Teradata and MongoDB have annouced an alliance, and working on integrating their products to boost analytic workloads. The integration revolves around Teradata’s bi-directional QueryGrid connector, introduced in version 15 of Teradata’s namesake database, released in April. Teradata have already released a few QueryGrid connectors, with systems such as Aster, Oracle and Hadoop, and their connector for MongoDB is expected early next year. It will allow for integration of large volumes of JSON data from MongoDB into Teradata.
“Typically TeraData loads data on a batch or mini-batch basis,” says Chris Twogood, Teradata Lab’s vice president of product and services marketing. “Through the technology we’re working on together, you’re able to at runtime, or query time, say, I’m going to go grab some data from Mongo, and join it together in a query, so you don’t have a delay. You literally have the information as it was just processed in Mongo.”
The partnership was fuelled by demand from customers making use of both systems, who needed greater co-operation between the two. “Before, if you didn’t have this level of integration, you’d have to shred through the JSON objects, bring out all the data sets, invoke them and put them into rows and columns,” Twogood states. “You probably have an ETL server in the middle doing a lot of transforms. It just hits a lot of bumps…Because of the JSON data type support, we’re able to stream the data in.”
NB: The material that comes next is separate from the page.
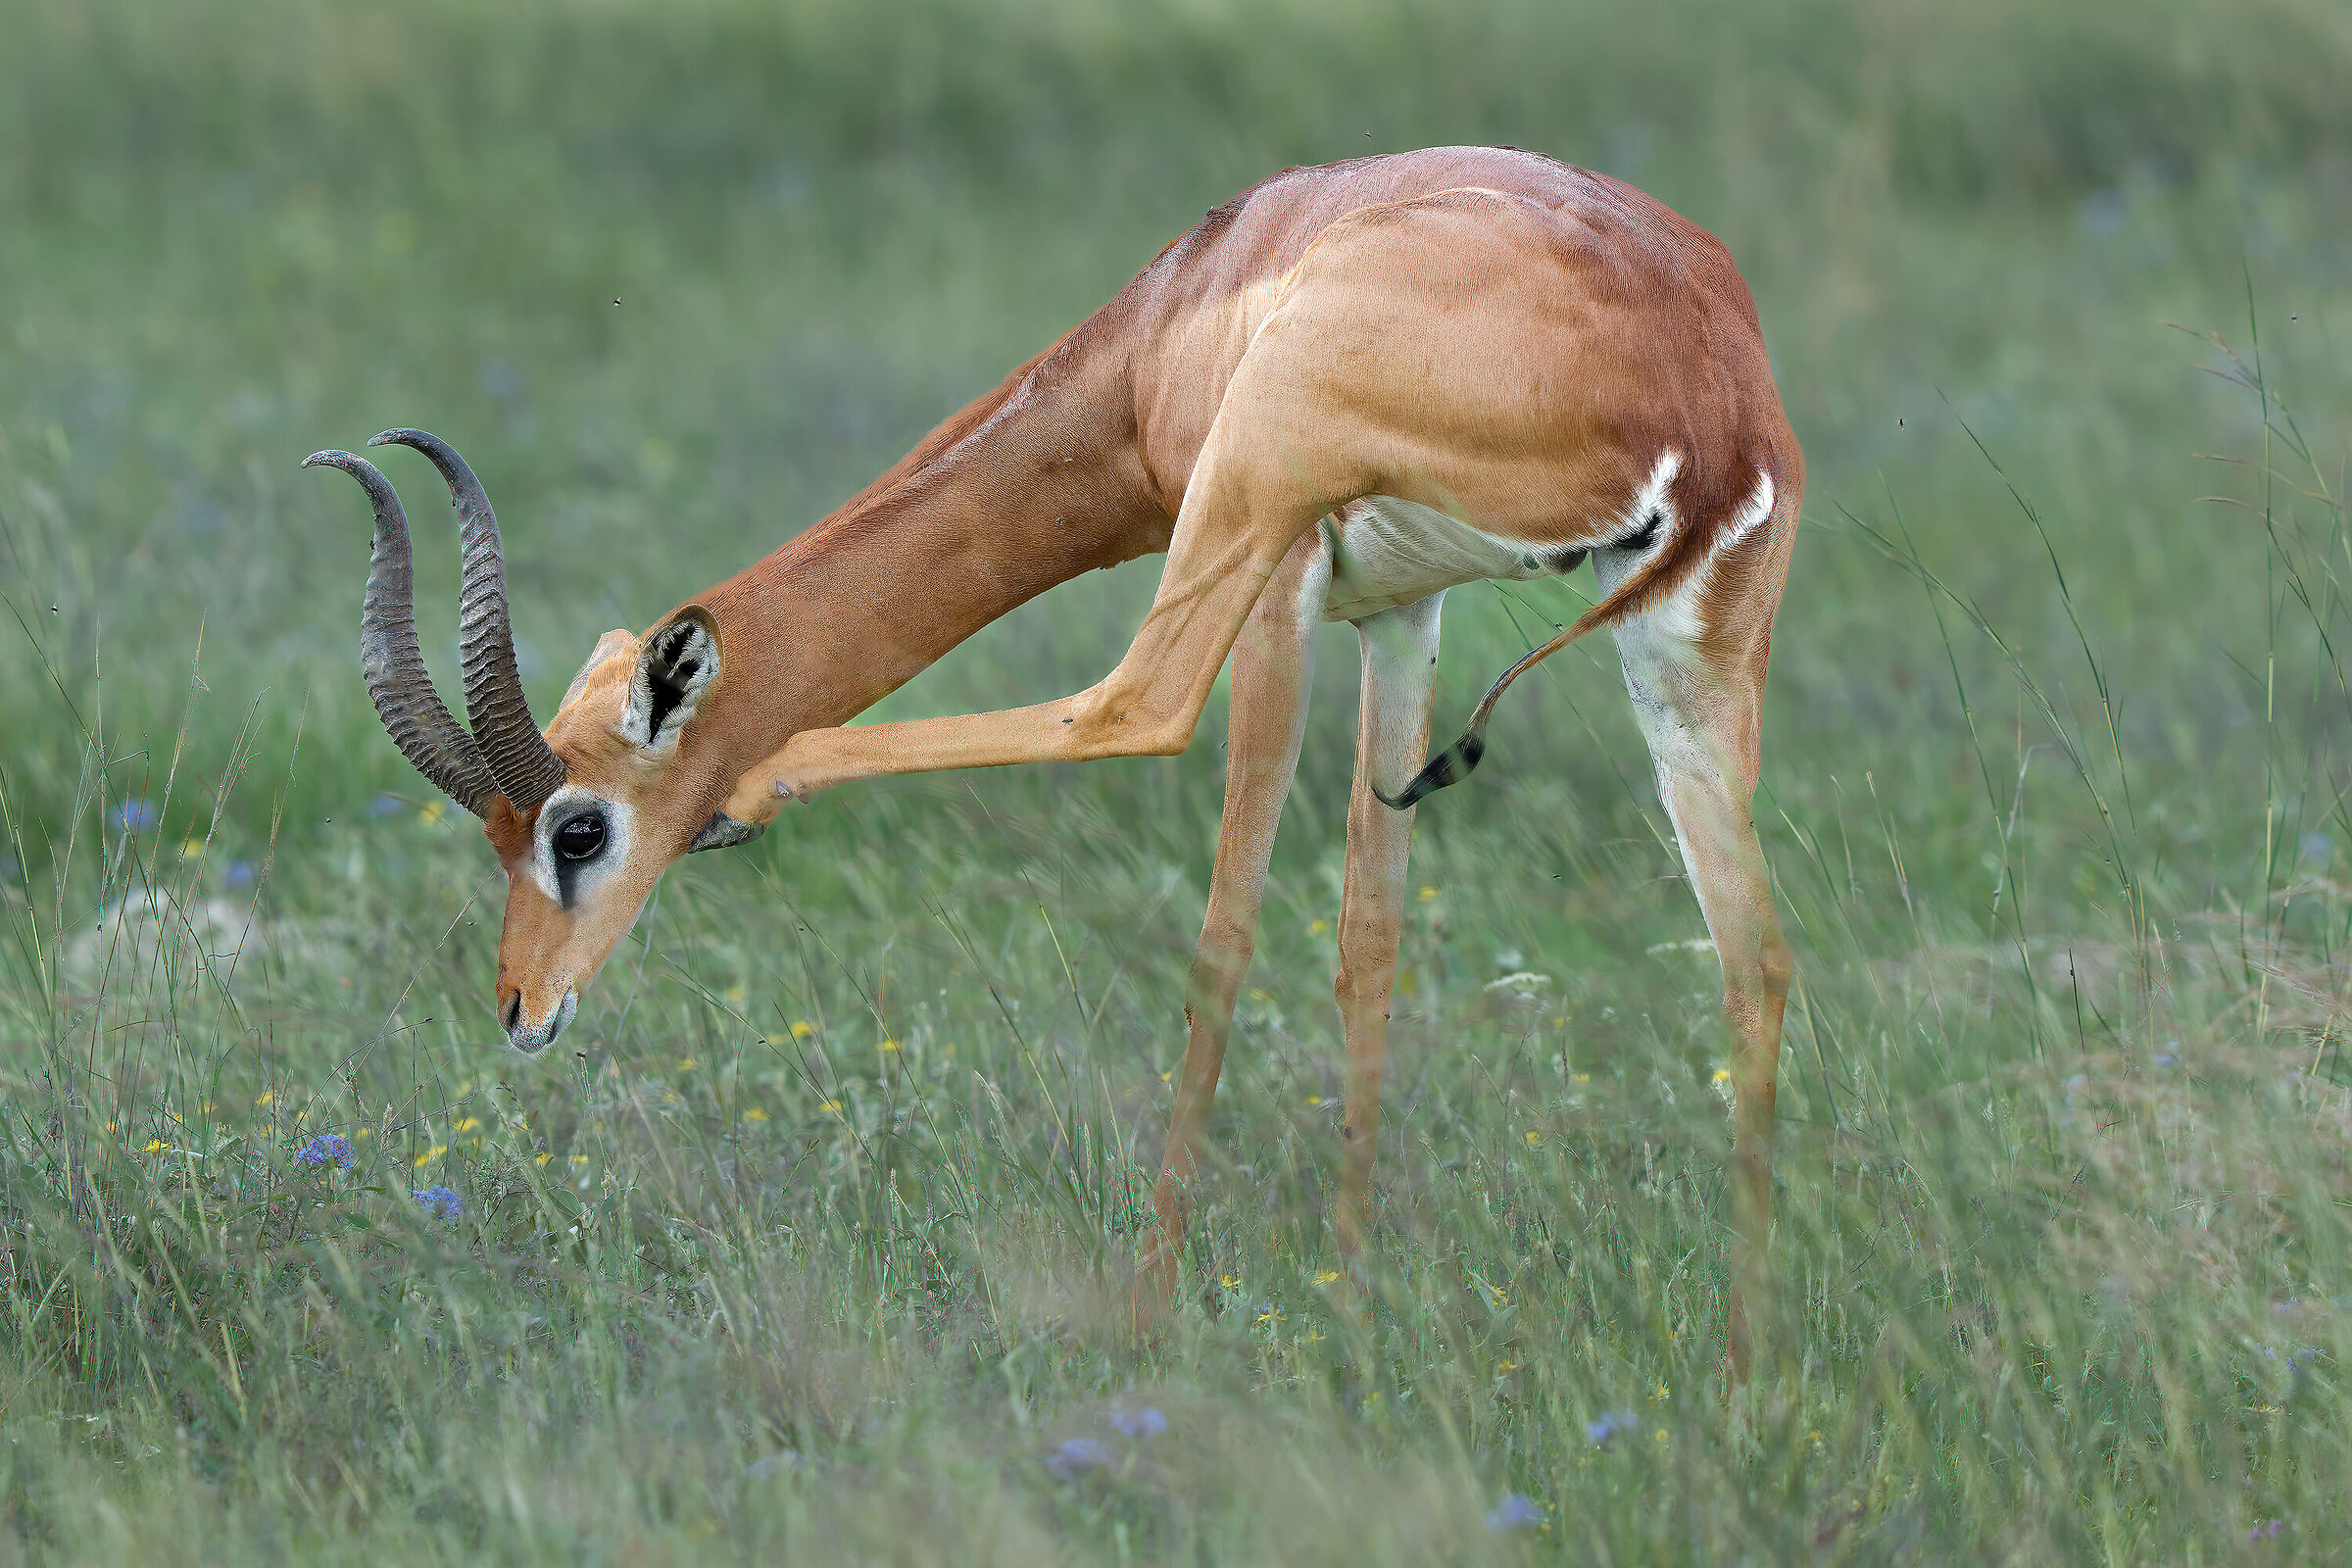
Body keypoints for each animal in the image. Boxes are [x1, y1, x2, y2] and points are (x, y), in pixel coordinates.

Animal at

The increasing amount of partnerships across the big data landscape proves that there isn’t one single database solution that can do it all- something MongoDB’s director of product marketing Kelly Stirman acknowledges. “No one company can do it all, although there are some that might try. The reality is Hadoop is extremely good for certain things but it just isn’t good for other things. It just can’t be all things to all people. What you see in the Hadoop community across all the different distribution vendors is a strong effort to partner to simplify the end-to-end solution for joint customers. It’s very logical and normal that you’d use Hadoop and Teradata and MongoDB and they all have their rightful place and it’s up to other vendors to make that an easy thing for organizations to deploy and manage cost effectively and reliably and easily. That’s the opportunity for all of us.”
In a market without a one-database-fits-all mentality, increased integration amongst systems is going to be key in moving technologies forward.